When I returned from exile, one of the very first people to invite me for tea and a catch-up was Charles Njonjo and we took up from where we had left off in 2005. His observations on politics and about certain politicians were often wryly hilarious. His capacity to read people accurately was something I learnt. We would sit in his Westlands office and I would seek his opinion on this or that political interlocutor and in typical fashion he was always direct – “solid fellow”; “believe only half so-and-so says”; “take that one seriously”, etc. He was particularly dismissive of ethnic chauvinists and insisted that they held Kenya back in fundamental ways.

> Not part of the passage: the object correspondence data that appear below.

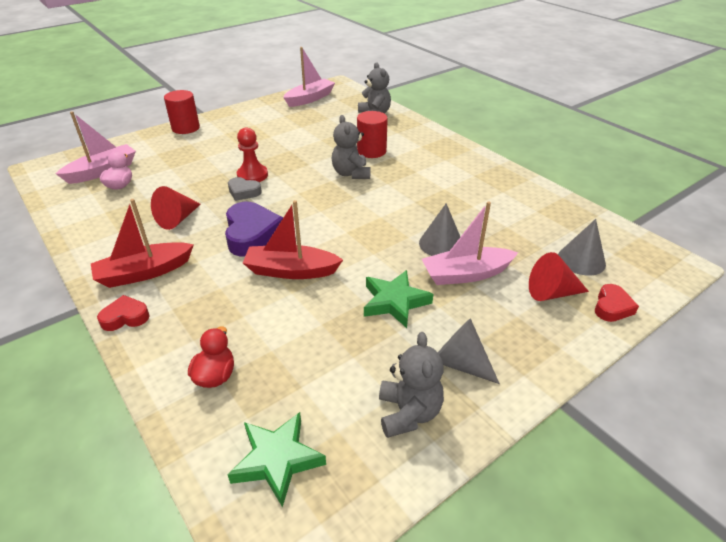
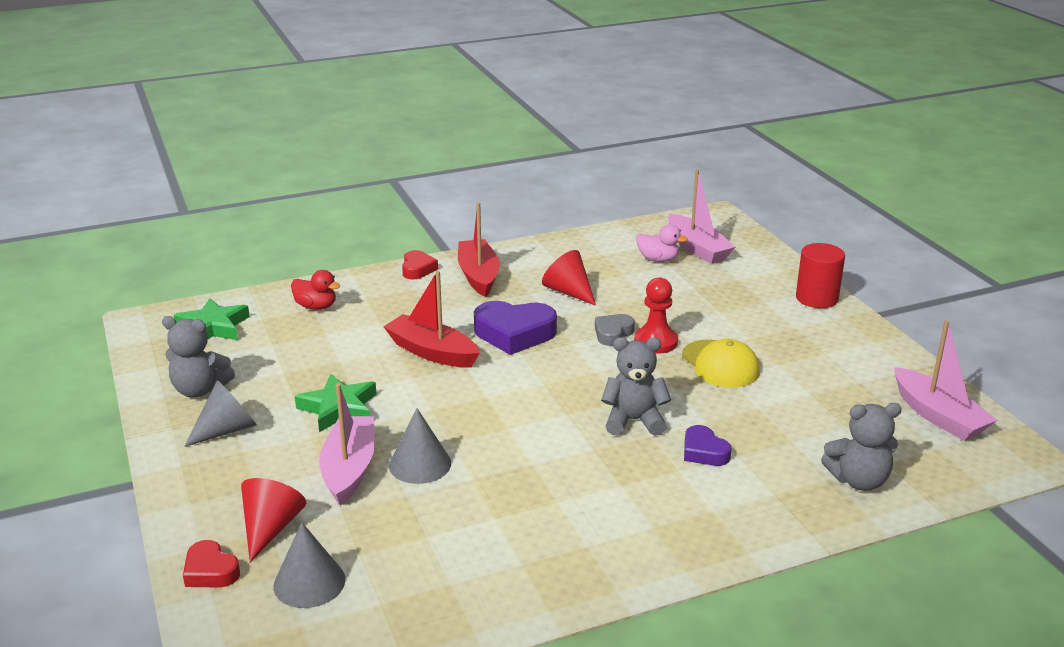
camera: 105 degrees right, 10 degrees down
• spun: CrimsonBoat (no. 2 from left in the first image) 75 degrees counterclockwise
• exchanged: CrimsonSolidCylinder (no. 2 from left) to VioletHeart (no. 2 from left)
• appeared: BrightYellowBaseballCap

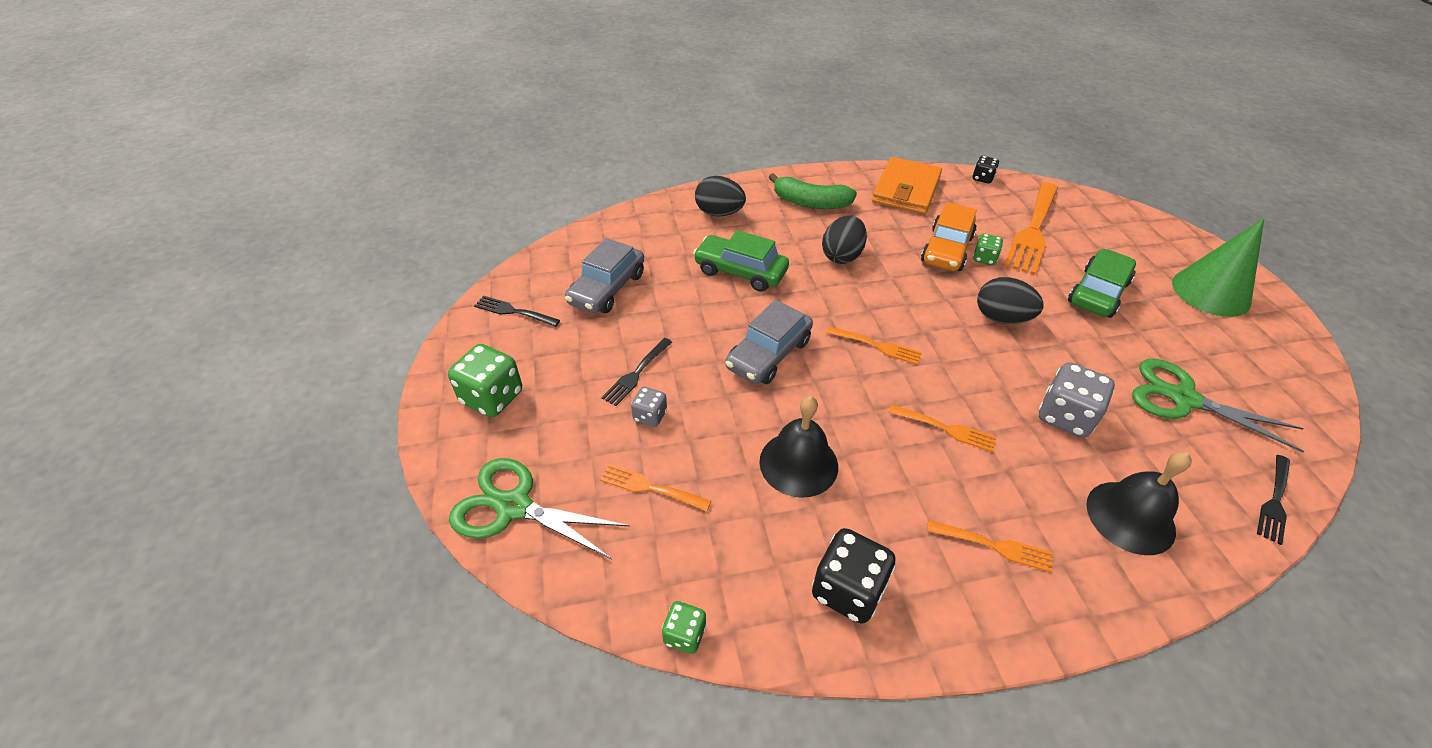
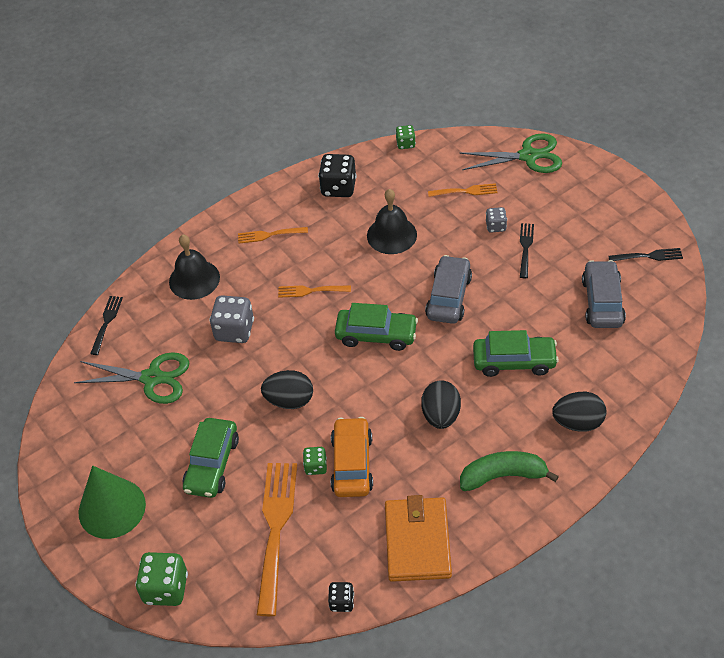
camera: 160 degrees right, 5 degrees up
• relocated: EmeraldGameDie (no. 1 from left)
• exchanged: OrangeFork (no. 2 from left) to EmeraldAutomobile (no. 2 from left)

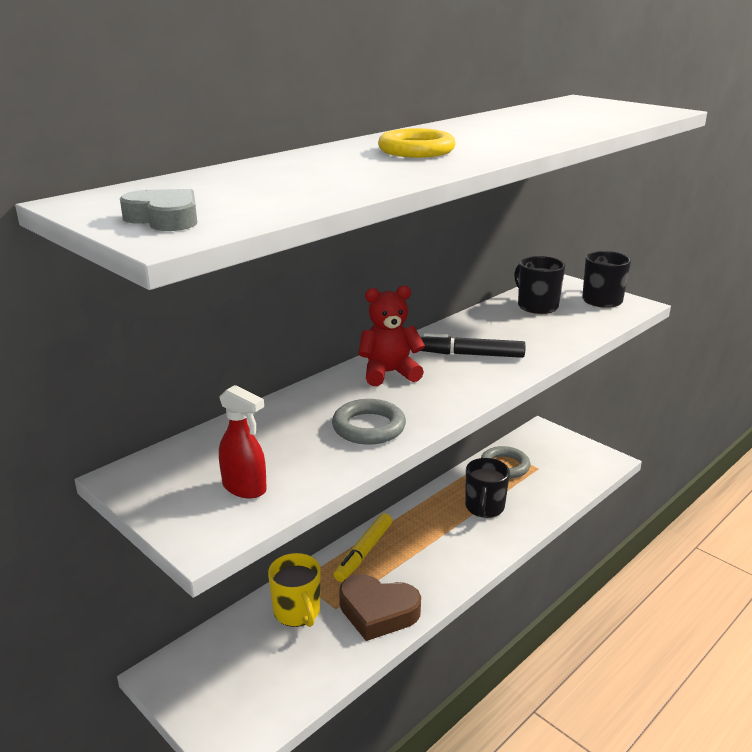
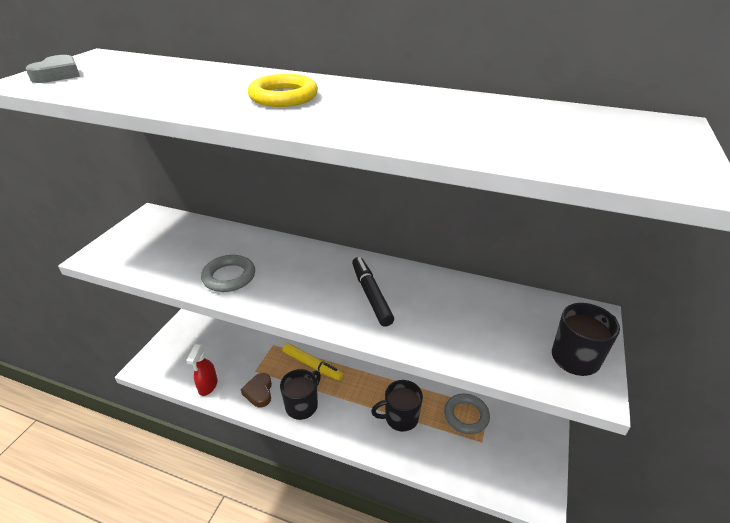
camera: 65 degrees right, 10 degrees up
• relocated: CrimsonSprayCleaner
• missing: BrightYellowTeaMug
• spun: BrightYellowMarkerPen 150 degrees counterclockwise
• size: BrownHeart x0.64
• missing: CrimsonStuffedBear
• relocated: JetBlackTeaMug (no. 2 from left in the first image) to JetBlackTeaMug (no. 1 from left)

Charles Njonjo and I kept our friendship quiet. In part, this was because some of his diehard enemies were also my very good friends – the late legal giant Achhroo Ram Kapila SC among others. So, we didn’t discuss his enemies; he advised me on mine. Much will be written about Charles Njonjo and even though there was much we totally disagreed on politically, the Njonjo I knew since I was a teenager was a man of his word. He was a dear friend in ways I have never been able to share. There is not a personal problem that I raised with Charles Njonjo that he didn’t immediately seek to solve in his no-nonsense style. Njonjo could be a very funny man, full of jokes and insightful observations without a taint of bitterness. To me he was funniest when he joked in Gikuyu, which some people thought he couldn’t speak.

As I have said, much will be said and a lot will be written about Charles Njonjo. The Charles Njonjo I knew was a steadfast friend and a man of his word. I have lost a dear friend and wish his family succour as they mourn him at this time.